Esses textos citados e outros que estão no blog formam um compilado de experiências, resistências, conhecimento. São materiais que contam e que produzem o registro de diversas histórias, da nossa história. É um compilado que afirma uma história diferente daquela que se refere a uma gripezinha; histórias de pessoas que estão produzindo o continuar dos dias em meio aos continuares que foram encerrados e interrompidos. É a narrativa que vai muito além de uma pandemia. Apresenta histórias de vida e morte, de adoecimento e cura, de cansaço e lutas incessantes, de sentimentos, de afetos, de vitórias e de cuidado.

É no compartilhamento desses textos e dessas experiências que muitas vezes encontramos força, que nos dedicamos ao autocuidado que é inteiramente coletivo e ao cuidado dos nossos amigos. Essas histórias contadas nos ensinam a reinventar estratégias de enfrentamento ao covid-19 e ao cuidado da nossa saúde. Não apenas na leitura, mas também na oportunidade de escrita. Lendo Glória Anzaldúa e Audre Lord, que nos convidam a prática da escrita como forma de expressão do conhecimento, de resistência e do não silenciamento, vejo o blog como ferramenta para esse convite.

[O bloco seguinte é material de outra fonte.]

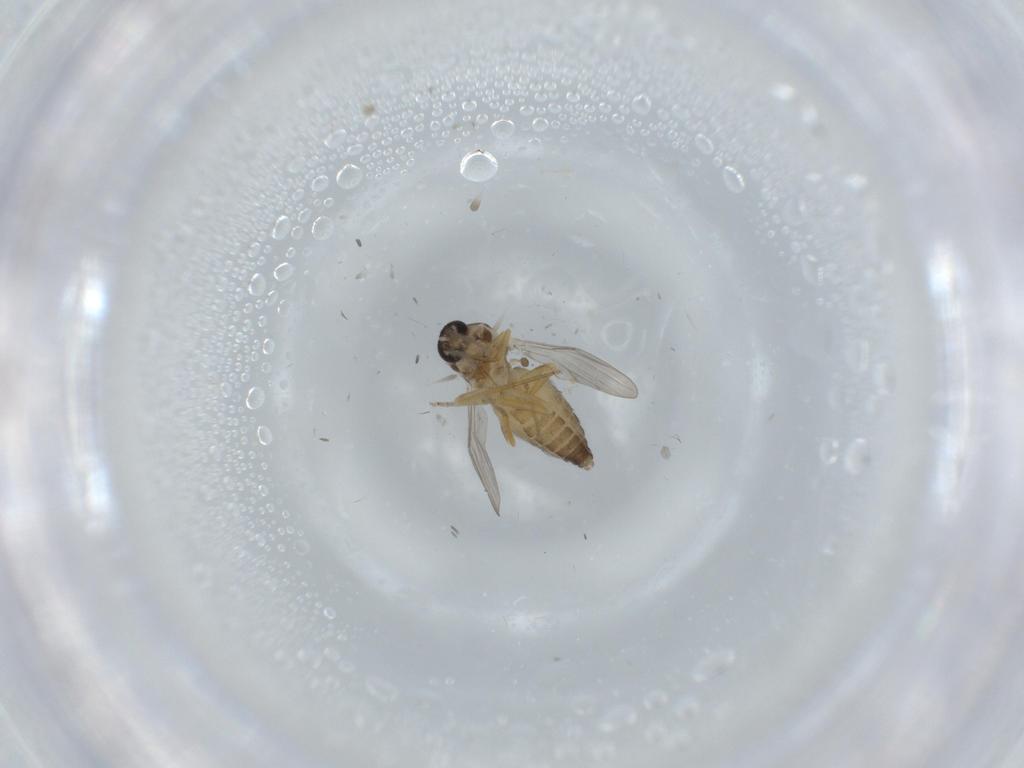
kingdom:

Essas autoras contam como a mulher negra encontra dificuldades na produção da escrita devido à sua própria história de vida e como essa mesma história deve ser colocada nas produções gerando o conhecimento e compartilhamento. Da mesma forma, entendo que a proposta do blog – se não desde o seu início, hoje sem dúvidas – tem sido o de agrupar fragmentos da nossa própria vida gerando, além de conhecimento e compartilhamento, ferramentas de cuidado, estratégias de sobrevivência, produção e visibilização da história.

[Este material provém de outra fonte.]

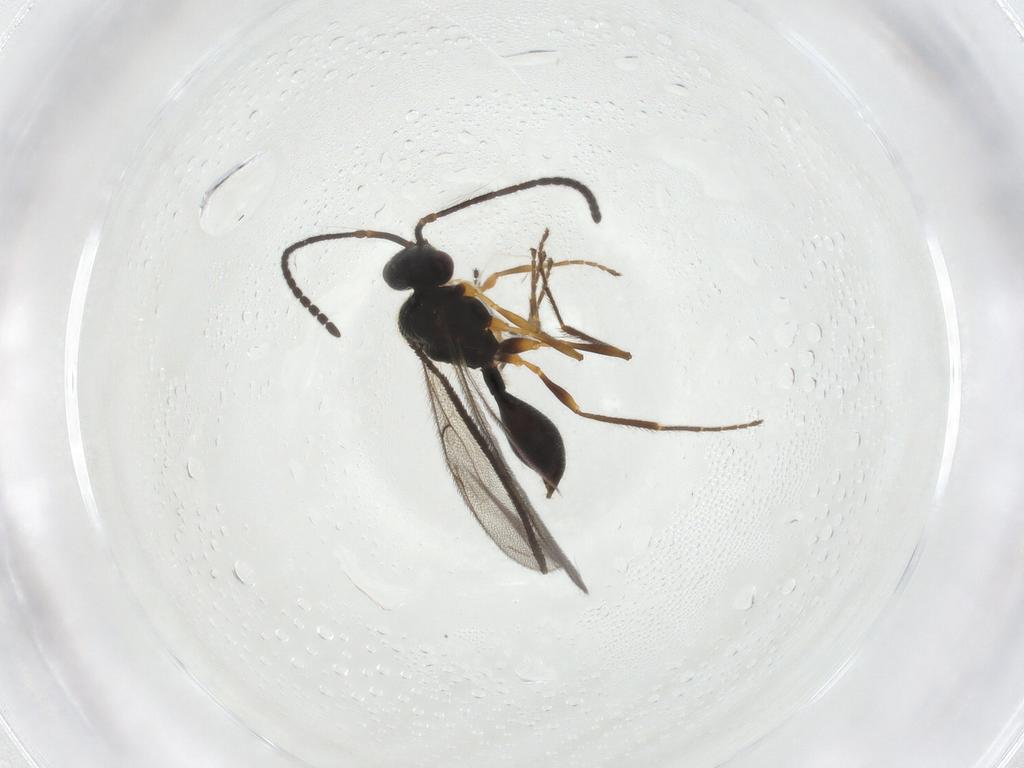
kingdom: Animalia
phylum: Arthropoda
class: Insecta
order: Hymenoptera
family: Diapriidae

Essa é uma forma de como poderíamos, hoje, colocar as nossas experiências e preservar a nossa própria escrita dentro do processo de construção, quase artesanal, de conhecimento e cuidado. Ainda não choveu em Brasília e o sol resolveu aparecer timidamente. Por poucos segundos, os raios de sol transpassaram minha janela fechada e aqueceram o meu corpo. Termino, assim, essa minha escrita.